[[ Dataset open ]]

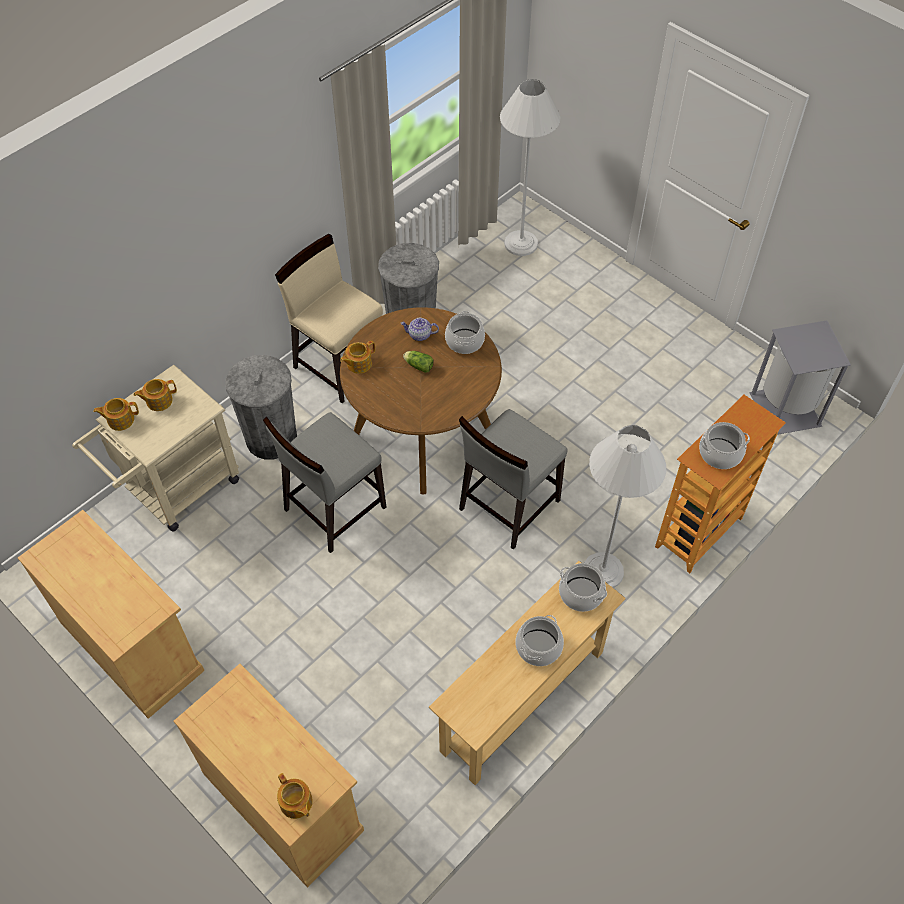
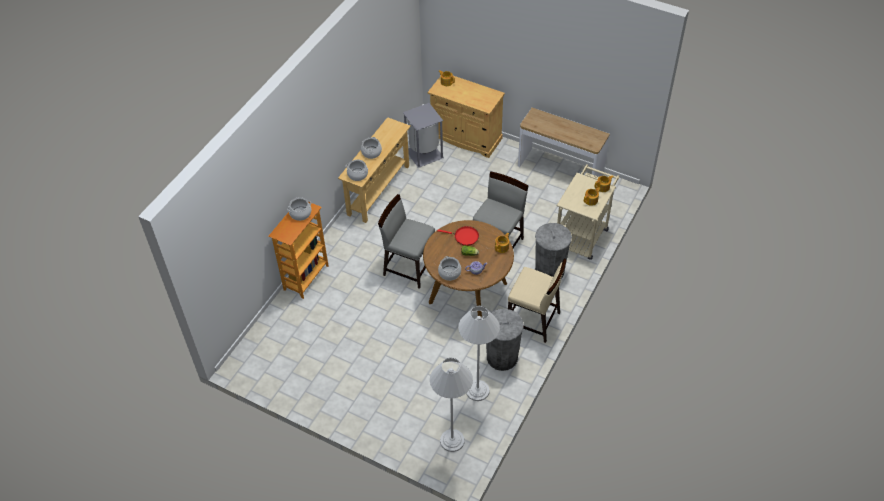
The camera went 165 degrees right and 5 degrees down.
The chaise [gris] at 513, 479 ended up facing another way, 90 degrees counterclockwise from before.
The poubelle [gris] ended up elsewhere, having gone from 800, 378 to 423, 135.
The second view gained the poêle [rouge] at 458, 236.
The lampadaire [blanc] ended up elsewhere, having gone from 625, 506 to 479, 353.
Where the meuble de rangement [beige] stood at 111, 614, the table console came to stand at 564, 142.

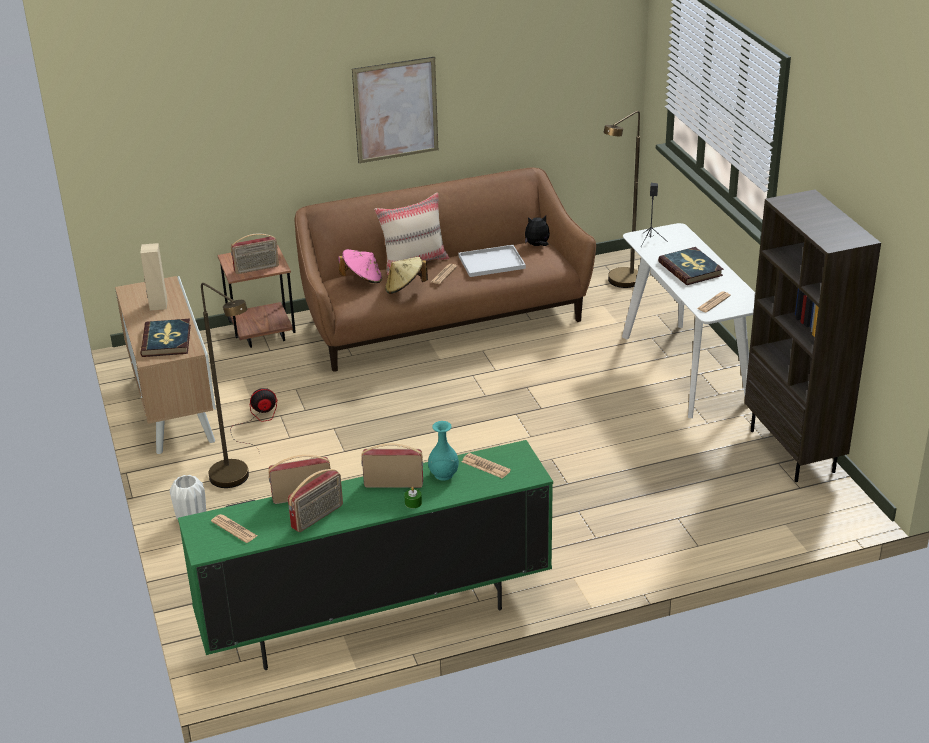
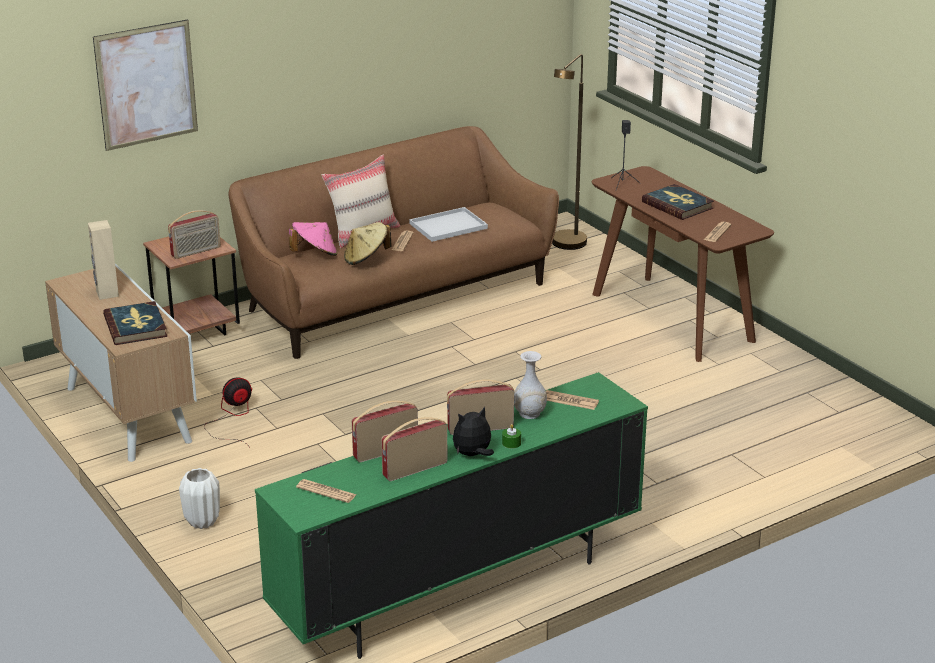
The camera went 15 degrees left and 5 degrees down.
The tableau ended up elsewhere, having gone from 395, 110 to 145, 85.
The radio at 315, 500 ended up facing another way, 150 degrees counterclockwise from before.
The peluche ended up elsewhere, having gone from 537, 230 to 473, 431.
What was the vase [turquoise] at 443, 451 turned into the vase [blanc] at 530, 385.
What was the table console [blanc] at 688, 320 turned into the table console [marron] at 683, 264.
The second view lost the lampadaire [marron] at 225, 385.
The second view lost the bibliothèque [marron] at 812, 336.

[[ Dataset closed ]]

_The problem_
Copy task for the entries above: every line with the string "lost".

_Result for this exercise_
The second view lost the lampadaire [marron] at 225, 385.
The second view lost the bibliothèque [marron] at 812, 336.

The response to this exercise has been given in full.